By Lou Schachter
Consumers today expect from wealth management companies the same level of technical sophistication, in the form of personalized services that they receive from companies like Amazon and Netflix.
Part of the appeal of wealth management services is the personal relationship and the insights an experienced advisor can offer clients. Believing this relationship is most crucial to client engagement, though wealth management services are failing to take advantage of back-end technology to drive revenue. Artificial intelligence can analyze trends and help advisors tailor advice to particular clients, highlighting connections between investment behaviors and allowing managers to provide their clients with customized services.
This technology shift isn’t on the horizon—it’s already here. The companies and advisors who learn to leverage technology will enjoy a competitive advantage over the market for years to come.
New Tech Tools of the Financial Trade
While some wealth managers think technology will replace them, the truth is that these platforms are valuable assets smart firms already use in marketing channels and as segmentation tools.
For instance, digital investing tools, commonly called “robo-investing,” act as the customer’s online introduction to the wealth management sector. Using algorithms and some customer information, robo advisors make recommendations about financial allocations and investments and, in some cases, make the transactions on the customer’s behalf.
Because these tools remove the financial advisor from the front end and streamline investing in a cost-effective way, it becomes more difficult to approach investors in the traditional manner. It also becomes more difficult for advisors to justify taking a cut of the profits and charging other fees.
Being Human in a Tech World
For wealth managers to survive this technological revolution, they must either provide other, more necessary services that warrant fees or eliminate the fees in order to compete with a technology that achieves comparable results.

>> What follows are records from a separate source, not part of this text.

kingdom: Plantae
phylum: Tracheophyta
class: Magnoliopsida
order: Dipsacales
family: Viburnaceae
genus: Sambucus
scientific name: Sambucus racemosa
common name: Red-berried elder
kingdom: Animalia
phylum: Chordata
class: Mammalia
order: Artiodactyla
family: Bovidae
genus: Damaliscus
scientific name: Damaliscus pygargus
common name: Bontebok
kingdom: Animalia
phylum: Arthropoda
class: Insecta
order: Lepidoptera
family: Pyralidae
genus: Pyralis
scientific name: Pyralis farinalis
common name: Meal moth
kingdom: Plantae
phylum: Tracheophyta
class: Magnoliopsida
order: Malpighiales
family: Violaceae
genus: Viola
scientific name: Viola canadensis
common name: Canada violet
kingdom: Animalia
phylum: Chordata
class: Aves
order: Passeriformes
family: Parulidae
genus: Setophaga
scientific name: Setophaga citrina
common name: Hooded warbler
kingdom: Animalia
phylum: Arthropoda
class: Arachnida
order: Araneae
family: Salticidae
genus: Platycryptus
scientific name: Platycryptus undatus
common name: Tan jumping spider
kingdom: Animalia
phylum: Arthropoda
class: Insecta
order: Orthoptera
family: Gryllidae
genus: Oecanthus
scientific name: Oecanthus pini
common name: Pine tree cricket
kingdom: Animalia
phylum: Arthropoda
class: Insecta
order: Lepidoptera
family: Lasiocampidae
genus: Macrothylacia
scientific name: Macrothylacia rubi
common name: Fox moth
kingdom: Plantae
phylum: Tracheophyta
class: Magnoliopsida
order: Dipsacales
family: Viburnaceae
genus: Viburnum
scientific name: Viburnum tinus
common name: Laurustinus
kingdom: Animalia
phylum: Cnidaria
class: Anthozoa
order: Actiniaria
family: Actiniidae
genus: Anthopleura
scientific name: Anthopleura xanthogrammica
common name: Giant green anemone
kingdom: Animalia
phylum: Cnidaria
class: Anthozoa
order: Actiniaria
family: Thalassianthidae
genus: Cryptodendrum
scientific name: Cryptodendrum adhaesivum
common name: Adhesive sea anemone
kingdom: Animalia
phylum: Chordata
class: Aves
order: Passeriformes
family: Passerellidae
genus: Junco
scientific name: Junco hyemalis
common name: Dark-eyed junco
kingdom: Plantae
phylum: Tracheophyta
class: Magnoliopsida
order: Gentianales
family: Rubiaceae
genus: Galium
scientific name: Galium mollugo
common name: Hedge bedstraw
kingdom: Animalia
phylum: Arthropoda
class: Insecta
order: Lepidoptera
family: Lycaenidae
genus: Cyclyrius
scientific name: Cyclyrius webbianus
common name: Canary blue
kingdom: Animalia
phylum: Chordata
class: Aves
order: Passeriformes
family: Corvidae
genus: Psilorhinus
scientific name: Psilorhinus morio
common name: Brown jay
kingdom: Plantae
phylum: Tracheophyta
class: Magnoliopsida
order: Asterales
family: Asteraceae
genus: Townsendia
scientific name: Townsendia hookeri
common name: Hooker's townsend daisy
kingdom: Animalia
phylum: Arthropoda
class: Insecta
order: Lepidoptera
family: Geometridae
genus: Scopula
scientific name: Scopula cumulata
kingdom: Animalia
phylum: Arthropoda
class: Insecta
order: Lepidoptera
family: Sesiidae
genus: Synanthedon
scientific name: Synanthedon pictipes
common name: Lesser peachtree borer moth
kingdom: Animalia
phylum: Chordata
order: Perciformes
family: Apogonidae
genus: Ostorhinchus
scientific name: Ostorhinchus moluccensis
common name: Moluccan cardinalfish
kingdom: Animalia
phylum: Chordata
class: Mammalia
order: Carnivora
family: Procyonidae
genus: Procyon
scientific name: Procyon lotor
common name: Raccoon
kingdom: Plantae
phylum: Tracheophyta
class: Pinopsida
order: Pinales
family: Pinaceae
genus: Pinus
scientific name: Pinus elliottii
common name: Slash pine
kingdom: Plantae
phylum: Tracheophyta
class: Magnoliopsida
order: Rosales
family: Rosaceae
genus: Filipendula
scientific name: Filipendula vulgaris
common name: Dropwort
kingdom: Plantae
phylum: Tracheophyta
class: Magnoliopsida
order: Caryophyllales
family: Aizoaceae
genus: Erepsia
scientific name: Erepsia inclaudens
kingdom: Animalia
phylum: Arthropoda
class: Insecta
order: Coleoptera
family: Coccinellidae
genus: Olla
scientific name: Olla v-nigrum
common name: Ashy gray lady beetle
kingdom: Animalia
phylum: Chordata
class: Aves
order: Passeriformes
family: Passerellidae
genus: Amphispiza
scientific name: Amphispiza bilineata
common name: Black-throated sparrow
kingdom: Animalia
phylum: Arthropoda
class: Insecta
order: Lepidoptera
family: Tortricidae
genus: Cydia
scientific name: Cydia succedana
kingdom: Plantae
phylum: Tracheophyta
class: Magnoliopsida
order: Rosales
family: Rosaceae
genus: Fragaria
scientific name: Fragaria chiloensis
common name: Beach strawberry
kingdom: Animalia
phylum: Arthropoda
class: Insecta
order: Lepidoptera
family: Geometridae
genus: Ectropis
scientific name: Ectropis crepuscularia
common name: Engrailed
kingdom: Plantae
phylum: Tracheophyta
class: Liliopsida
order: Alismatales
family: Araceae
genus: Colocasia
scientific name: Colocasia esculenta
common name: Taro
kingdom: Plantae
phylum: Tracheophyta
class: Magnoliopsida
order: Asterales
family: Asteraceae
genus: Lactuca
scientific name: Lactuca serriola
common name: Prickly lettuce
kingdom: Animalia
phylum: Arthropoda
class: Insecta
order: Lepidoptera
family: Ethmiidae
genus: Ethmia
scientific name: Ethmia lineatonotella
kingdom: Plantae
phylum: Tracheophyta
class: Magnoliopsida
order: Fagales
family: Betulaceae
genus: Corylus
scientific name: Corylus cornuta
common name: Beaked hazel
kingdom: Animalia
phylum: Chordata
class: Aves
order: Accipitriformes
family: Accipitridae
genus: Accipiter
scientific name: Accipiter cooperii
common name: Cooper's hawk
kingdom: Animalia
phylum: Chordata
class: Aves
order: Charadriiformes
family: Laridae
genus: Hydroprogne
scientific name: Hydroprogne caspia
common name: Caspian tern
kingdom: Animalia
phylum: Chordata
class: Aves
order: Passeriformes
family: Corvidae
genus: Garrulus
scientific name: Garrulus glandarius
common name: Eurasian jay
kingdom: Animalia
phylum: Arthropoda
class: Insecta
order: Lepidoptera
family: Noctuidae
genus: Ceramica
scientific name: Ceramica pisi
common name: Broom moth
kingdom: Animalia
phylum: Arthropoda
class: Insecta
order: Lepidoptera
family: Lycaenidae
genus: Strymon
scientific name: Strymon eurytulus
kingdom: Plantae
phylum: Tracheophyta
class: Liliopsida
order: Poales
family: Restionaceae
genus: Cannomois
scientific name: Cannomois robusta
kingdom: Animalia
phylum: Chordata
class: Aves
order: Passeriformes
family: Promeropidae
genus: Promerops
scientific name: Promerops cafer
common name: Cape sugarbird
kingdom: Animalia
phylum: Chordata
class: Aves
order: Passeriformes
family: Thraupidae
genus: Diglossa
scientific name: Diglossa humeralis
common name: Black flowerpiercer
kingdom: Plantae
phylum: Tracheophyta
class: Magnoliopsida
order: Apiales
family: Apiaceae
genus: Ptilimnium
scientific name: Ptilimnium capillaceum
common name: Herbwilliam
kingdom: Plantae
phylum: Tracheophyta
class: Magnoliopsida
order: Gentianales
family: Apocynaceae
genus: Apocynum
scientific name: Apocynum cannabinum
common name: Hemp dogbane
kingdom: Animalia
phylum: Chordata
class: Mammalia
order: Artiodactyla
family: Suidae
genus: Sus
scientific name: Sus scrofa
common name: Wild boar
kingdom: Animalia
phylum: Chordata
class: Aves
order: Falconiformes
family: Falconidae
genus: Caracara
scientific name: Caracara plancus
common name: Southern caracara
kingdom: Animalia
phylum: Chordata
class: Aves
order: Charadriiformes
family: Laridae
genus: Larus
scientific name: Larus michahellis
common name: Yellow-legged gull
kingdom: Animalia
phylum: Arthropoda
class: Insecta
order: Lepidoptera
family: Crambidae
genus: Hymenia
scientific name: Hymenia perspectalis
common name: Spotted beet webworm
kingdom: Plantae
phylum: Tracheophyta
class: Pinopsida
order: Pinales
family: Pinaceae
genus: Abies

Younger people, especially millennials, prefer a blend of digital investing tools and human advisors more than previous generations do, and large companies like Vanguard, Fidelity, and Schwab are tailoring their offerings to match this new hybrid investment strategy. Still, the profession of wealth management is far from doomed. Customers, even young ones, continue to want human advice on facets like a downward trending market, investment recommendations in evolving markets and complex financial concepts.
Advisors should think about robo advisors like self-driving cars. Just as drivers will not disappear because cars can autonomously handle the driving essentials, algorithms that can handle basic services won’t replace wealth managers. Individuals will always need human advisors, but they’ll need them to offer what only humans can, making it necessary that advisors shift from selling X (basic services) to selling Y (advanced market insight). Ultimately, technology tools are only as good as their algorithms, and it will take time for them to learn how to handle dynamic situations.
How Investors Can Capitalize on Robots
With technology playing such a critical role in consumers’ financial decisions, wealth management teams need to attract young, tech-savvy individuals who can help guide clients (and older advisors) through these changes and use these three strategies to facilitate the fusion of humans and technology:
- Monitor consumer trends.To understand heightened client expectations, advisors must observe trends outside the financial industry: How do people buy luxury products? How do they make staple purchases? How do their curated subscription services operate? Where does human contact come into play in the marketplace? By answering these questions, advisors can understand the types of services clients receive in other sectors and adjust their approaches to meet those expectations accordingly.
- Know the scope of clients’ monies. Rather than treat investments as separate from other liquid assets, investors should get to know their clients’ overall financial habits, especially how they spend in the non-investment areas of their lives. For instance, a client who purchases a Telsa likely has an interest in innovation. Understanding a client’s overall approach to consumption helps advisors know their clients more comprehensively and better position themselves during the investment process.
- Communicate differently and for a different purpose. Advisors must evolve both how they’re communicating with their clients and how they foster personal relationships. Social media and cellphones are an integral part of today’s culture, meaning financial advisors who insulate themselves from these forms of communication and actively refrain from using Facebook or text messages will struggle to keep clients engaged and happy. Advisors also need to understand what they bring to the investment process and structure their communications around value, not simply information.
Looking to the Future
Though technology makes wealth management easier and more individual than ever, new tools inevitably render new challenges. Looking ahead to where people have invested and what their returns have been, there will likely be increasing concerns on behalf of clients regarding privacy and information-sharing. Only some financial advisors know enough to have these data security conversations today, but all must be able to have them soon.
In addition, and perhaps more consequential, technology tools have performed well in favorable markets, but how they’ll perform when consumers panic during the next major market correction is still a large unknown. Nevertheless, one thing is certain: To navigate all of these challenges, clients will need actual wealth managers who are cool-headed enough to guide them, because no amount of today’s AI can manage tomorrow’s uncertainties and complexities.
For now, wealth managers should familiarize themselves with new technologies and integrate advanced tools into their offerings to better understand and manage their clients. Clients expect a level of service that feels both personalized and modern, and wealth management platforms that capitalize on both tech and human advisors can give that to them.